Qualitative User Study
Expert users highlighted three major themes:
- Grounded Trust: Confidence was enhanced by traceable, literature-backed reasoning.
- Operationalization Support: Users benefited from systematic translation of intuition into simulator-ready designs.
- Mechanistic Scaffolding: The system’s explicit causal and behavioral mapping facilitated deeper engagement with theory.
Users also noted practical challenges—mainly simulation latency, opacity of intermediate states, and some limitations in long-horizon dialogue continuity.
Practical Demonstration: Real-Session Case Study
A typical session began with a high-level intuition regarding the effects of innovation-support policy on household consumption.
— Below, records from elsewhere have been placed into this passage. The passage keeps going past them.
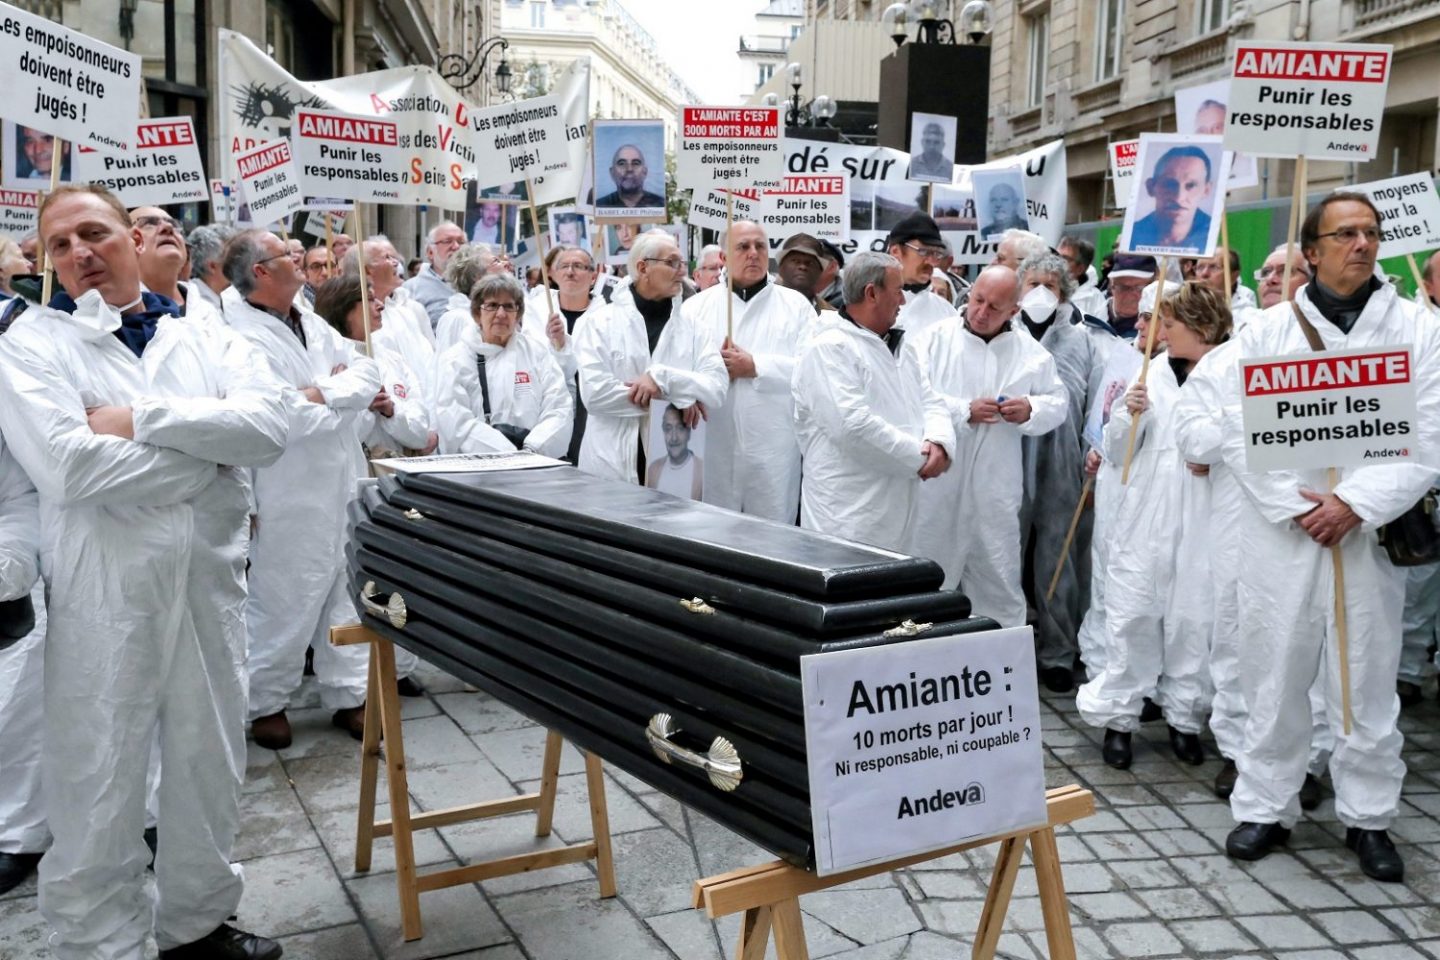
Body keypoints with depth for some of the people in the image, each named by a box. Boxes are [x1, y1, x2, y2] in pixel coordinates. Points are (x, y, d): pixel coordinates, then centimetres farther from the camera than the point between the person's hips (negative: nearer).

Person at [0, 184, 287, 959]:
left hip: (209, 578, 4)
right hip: (104, 591, -4)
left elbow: (268, 426, -9)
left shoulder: (202, 339, 9)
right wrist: (211, 447, -10)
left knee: (211, 765, 16)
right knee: (100, 784, 6)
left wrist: (143, 419, -17)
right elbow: (70, 467, -18)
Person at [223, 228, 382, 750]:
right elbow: (281, 419, -25)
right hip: (288, 502, -8)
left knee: (344, 594, 14)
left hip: (338, 488, 8)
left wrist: (325, 392, -14)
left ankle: (348, 694, 27)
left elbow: (367, 372, 6)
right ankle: (265, 702, 24)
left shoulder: (311, 324, 10)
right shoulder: (243, 340, -17)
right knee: (284, 605, 4)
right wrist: (343, 402, -7)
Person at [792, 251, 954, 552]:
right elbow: (852, 423, -22)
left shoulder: (902, 345, 18)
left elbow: (930, 402, 14)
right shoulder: (829, 348, -12)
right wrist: (920, 456, -14)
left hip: (897, 510, 9)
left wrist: (939, 441, -10)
AgentEconomist retrieved peer-reviewed economic studies, synthesized mechanisms, and automatically built a controlled experiment contrasting innovation policy activation.
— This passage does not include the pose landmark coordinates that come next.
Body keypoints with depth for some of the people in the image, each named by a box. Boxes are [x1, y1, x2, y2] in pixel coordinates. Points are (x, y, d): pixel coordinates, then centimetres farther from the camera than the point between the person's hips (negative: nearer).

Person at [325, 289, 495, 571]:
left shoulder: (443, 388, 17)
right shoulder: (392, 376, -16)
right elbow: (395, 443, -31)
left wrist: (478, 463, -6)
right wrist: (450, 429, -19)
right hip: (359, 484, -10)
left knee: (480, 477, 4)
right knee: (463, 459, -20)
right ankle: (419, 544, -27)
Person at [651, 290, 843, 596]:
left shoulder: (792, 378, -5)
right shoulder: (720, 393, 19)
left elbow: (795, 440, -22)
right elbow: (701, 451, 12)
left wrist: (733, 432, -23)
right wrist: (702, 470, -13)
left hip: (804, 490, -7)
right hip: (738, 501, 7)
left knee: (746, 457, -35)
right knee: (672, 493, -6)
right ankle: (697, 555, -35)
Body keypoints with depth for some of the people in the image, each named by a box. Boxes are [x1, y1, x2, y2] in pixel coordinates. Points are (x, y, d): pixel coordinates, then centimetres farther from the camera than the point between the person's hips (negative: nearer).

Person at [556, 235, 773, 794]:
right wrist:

Figure 5: Innovation-support policy drives positive income and consumption dynamics in simulation, in line with theoretical predictions.
Results demonstrated measurable impacts under policy change (e.g., +4.3% consumption, +27.9% income, +21.7% wealth in the treatment group), generating interpretable, mechanism-consistent emergent outcomes. The system maintained a transparent, iterative process with full artifact traceability and user parameterization control.
Theoretical and Practical Implications
AgentEconomist’s architecture exemplifies a shift from generic, outcome-focused LLM automation to domain-grounded, process-oriented co-piloting. By tightly coupling hypothesis formation to simulation feasibility and leveraging explicit, literature-informed design, it enables high-throughput, iterative research in complex economic domains.
Practically, the system reduces the technical and cognitive overhead for experiment design, accelerates hypothesis vetting, and offers reusable epistemic documentation for cumulative exploration. Theoretically, the explicit modeling of human–agent complementarity, structured memory, and MCP-based execution orchestration provides a blueprint for next-generation scientific automation infrastructure across other domains requiring high interpretability and domain-specific rigor.
Conclusion
AgentEconomist operationalizes end-to-end, literature-grounded translation of uncertain economic intuition into executable simulation experiments with human-centered interpretability and control. Its empirical superiority in hypothesis quality—especially in literature grounding and novelty—demonstrates the value of tight domain coupling and structured, iterative workflows for computational social science. The system provides a robust template for AI-accelerated scientific discovery infrastructure, advocating for epistemic scaffolding and collaboration rather than opaque automation. Future work should further optimize system responsiveness, expand empirical evaluation, and generalize principles for other domains where interpretability, traceability, and iterative refinement are critical.